The tasks:
**a.** Answer these questions from the Selenium notebook below.
(i) What number is passed to the implicit wait?
(ii) Which button is clicked right after the classification page loads?
(iii) In Step 2, in what order are the pages gone through?
**b.** Say whether each statement agrees with the Selenium notebook below. Answer yes or no, and quote the words that decide it.
(i) The browser driver started is Firefox.
(ii) Step 2 goes through the pages from the first to the last.
(iii) Step 1 tries to go from a class to a sub-class.

Text:
————————

# Intro

- Step 1: try to go from a class to a sub-class
- Step 2: On a page without sub-class, go though all pages from the last to the first, and get the urls of all each page

In [1]:
from selenium import webdriver
from selenium.webdriver.common.by import By
from selenium.webdriver.support.ui import WebDriverWait
from selenium.webdriver.support import expected_conditions as EC
from selenium.webdriver.common.action_chains import ActionChains

wd = webdriver.Chrome()
wd.implicitly_wait(10)


## Step 1
Try to go from a class to a sub-class

In [20]:
wd.get(r'https://www.universalis.fr/classification/')

cookie_button = wd.find_element(By.XPATH, '//*[@id="qc-cmp2-ui"]/div[1]/button')
cookie_button.click()

In [21]:
example = wd.find_element(By.XPATH, '//*[@id="main-content"]/section/section/div/a[1]')
example.click()

## Step 2
On a page without sub-class, go though all pages from the last to the first, and get the urls of all each page

In [32]:
wd.get(r'https://www.universalis.fr/classification/arts/architecture/architectes/architectes-de-1945-a-nos-jours/21/')

————————

Data provided:

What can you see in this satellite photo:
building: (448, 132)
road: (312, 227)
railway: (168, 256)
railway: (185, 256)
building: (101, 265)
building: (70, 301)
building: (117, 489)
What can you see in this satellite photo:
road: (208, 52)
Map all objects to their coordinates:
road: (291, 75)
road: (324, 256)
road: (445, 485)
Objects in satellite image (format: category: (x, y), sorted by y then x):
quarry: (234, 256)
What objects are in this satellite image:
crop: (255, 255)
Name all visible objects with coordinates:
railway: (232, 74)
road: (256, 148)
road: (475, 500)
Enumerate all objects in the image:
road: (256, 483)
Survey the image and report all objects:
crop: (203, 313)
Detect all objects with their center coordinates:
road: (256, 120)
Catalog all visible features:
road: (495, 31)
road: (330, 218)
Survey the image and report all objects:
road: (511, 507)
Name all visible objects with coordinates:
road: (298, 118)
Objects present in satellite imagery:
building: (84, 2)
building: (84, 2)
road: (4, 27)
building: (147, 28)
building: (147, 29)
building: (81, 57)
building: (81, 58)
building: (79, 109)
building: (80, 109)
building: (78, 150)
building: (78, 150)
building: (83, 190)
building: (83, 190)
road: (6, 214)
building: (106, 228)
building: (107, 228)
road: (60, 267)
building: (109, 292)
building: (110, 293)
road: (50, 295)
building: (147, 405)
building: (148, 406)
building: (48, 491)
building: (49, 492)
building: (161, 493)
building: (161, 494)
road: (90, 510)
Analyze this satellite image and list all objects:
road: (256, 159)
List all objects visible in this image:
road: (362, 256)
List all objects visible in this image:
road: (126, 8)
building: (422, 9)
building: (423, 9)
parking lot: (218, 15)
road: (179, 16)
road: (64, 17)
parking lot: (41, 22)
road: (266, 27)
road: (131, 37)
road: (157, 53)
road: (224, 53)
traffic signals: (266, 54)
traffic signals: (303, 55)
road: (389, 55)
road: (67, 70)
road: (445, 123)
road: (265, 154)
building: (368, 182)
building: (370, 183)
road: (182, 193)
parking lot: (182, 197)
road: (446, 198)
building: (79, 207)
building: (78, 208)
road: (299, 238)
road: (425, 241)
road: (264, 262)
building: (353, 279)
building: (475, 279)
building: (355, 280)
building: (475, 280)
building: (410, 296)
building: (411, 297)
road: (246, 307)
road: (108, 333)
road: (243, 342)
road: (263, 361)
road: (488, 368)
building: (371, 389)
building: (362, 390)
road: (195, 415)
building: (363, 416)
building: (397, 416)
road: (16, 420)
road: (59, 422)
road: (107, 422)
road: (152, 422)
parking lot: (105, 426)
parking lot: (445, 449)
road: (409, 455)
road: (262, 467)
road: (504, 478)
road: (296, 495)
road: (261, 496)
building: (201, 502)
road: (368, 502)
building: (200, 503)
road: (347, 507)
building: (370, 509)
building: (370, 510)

————————

Expected responses:
**a.**
(i) 10
(ii) The cookie button
(iii) From the last to the first

**b.**
(i) No: "wd = webdriver.Chrome()"
(ii) No: "go though all pages from the last to the first"
(iii) Yes: "Try to go from a class to a sub-class"